### Task data
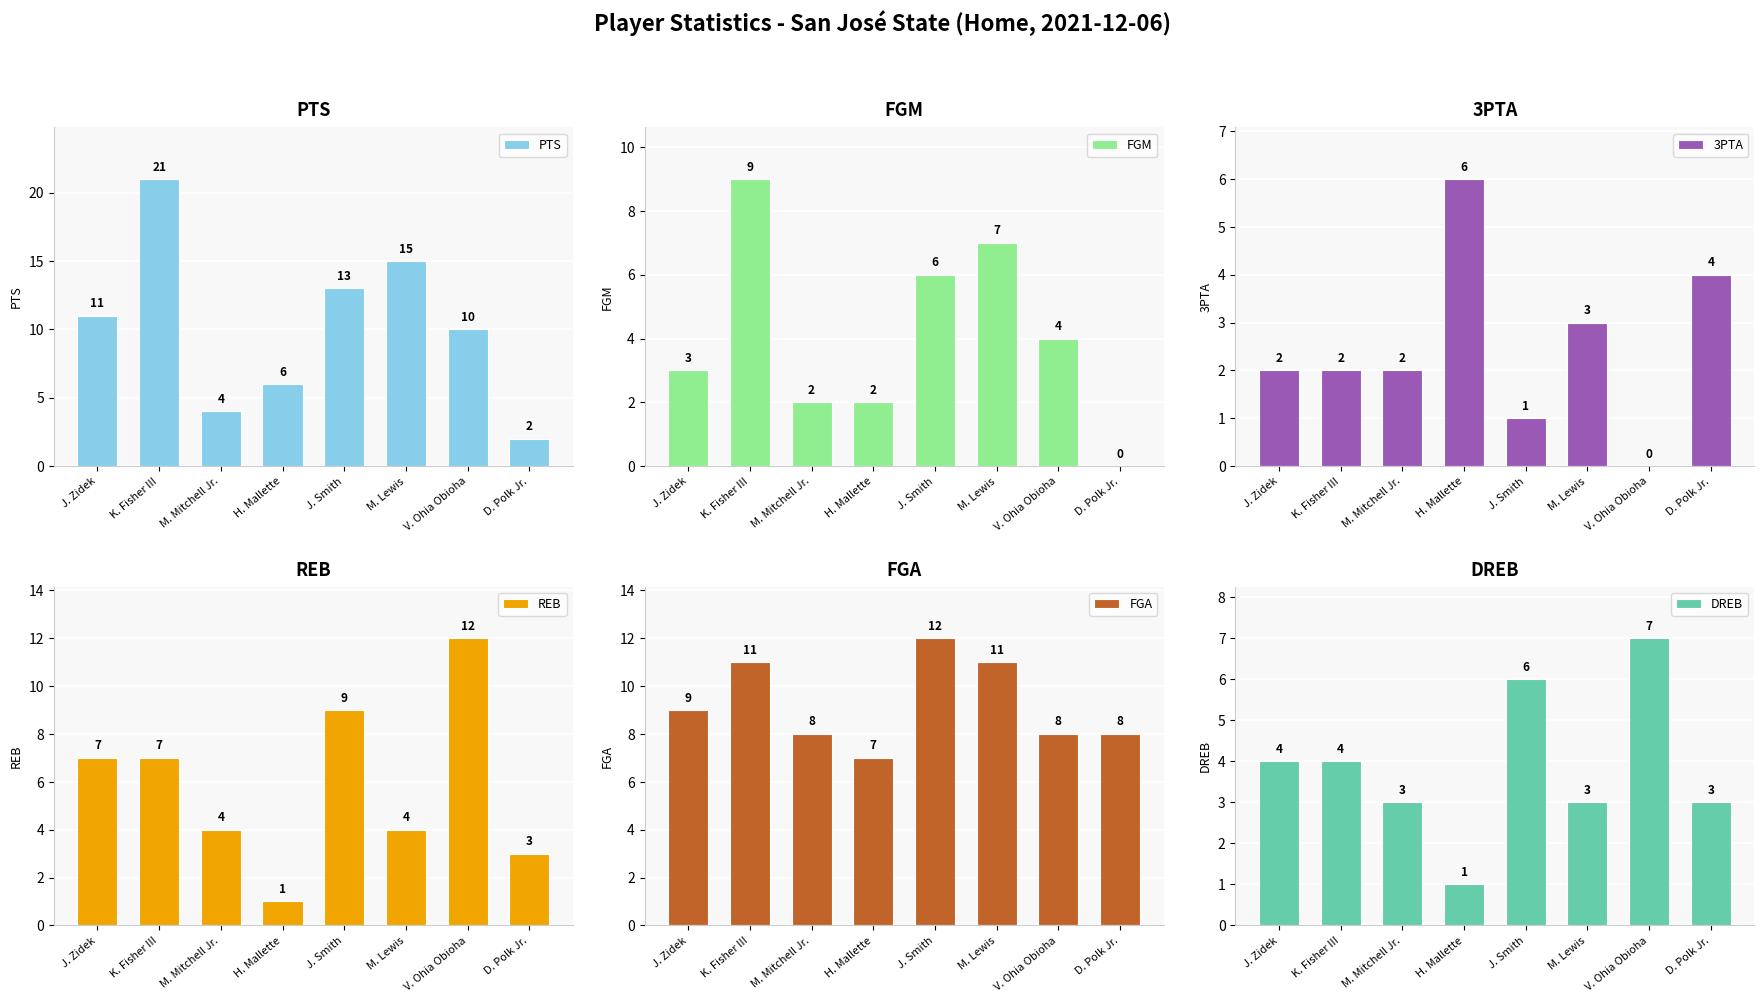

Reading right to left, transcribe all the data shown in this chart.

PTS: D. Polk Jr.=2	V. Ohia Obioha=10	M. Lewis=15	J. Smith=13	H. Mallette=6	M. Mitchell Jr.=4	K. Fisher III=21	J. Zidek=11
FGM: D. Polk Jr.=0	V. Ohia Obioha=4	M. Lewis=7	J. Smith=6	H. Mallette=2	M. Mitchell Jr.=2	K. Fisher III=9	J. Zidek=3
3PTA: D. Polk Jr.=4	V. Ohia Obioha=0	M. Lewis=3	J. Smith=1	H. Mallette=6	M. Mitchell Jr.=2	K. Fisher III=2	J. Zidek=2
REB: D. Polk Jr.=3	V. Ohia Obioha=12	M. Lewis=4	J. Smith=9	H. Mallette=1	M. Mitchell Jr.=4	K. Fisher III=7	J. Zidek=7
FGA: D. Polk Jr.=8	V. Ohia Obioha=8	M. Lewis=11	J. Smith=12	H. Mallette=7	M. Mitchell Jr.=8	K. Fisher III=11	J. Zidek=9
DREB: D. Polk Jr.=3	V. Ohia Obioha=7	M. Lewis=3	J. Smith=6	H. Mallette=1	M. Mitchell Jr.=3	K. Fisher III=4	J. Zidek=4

### Work order
Repeat the lines above word for word, omitting the pictures.

### Result for this exercise
Reading right to left, transcribe all the data shown in this chart.

PTS: D. Polk Jr.=2	V. Ohia Obioha=10	M. Lewis=15	J. Smith=13	H. Mallette=6	M. Mitchell Jr.=4	K. Fisher III=21	J. Zidek=11
FGM: D. Polk Jr.=0	V. Ohia Obioha=4	M. Lewis=7	J. Smith=6	H. Mallette=2	M. Mitchell Jr.=2	K. Fisher III=9	J. Zidek=3
3PTA: D. Polk Jr.=4	V. Ohia Obioha=0	M. Lewis=3	J. Smith=1	H. Mallette=6	M. Mitchell Jr.=2	K. Fisher III=2	J. Zidek=2
REB: D. Polk Jr.=3	V. Ohia Obioha=12	M. Lewis=4	J. Smith=9	H. Mallette=1	M. Mitchell Jr.=4	K. Fisher III=7	J. Zidek=7
FGA: D. Polk Jr.=8	V. Ohia Obioha=8	M. Lewis=11	J. Smith=12	H. Mallette=7	M. Mitchell Jr.=8	K. Fisher III=11	J. Zidek=9
DREB: D. Polk Jr.=3	V. Ohia Obioha=7	M. Lewis=3	J. Smith=6	H. Mallette=1	M. Mitchell Jr.=3	K. Fisher III=4	J. Zidek=4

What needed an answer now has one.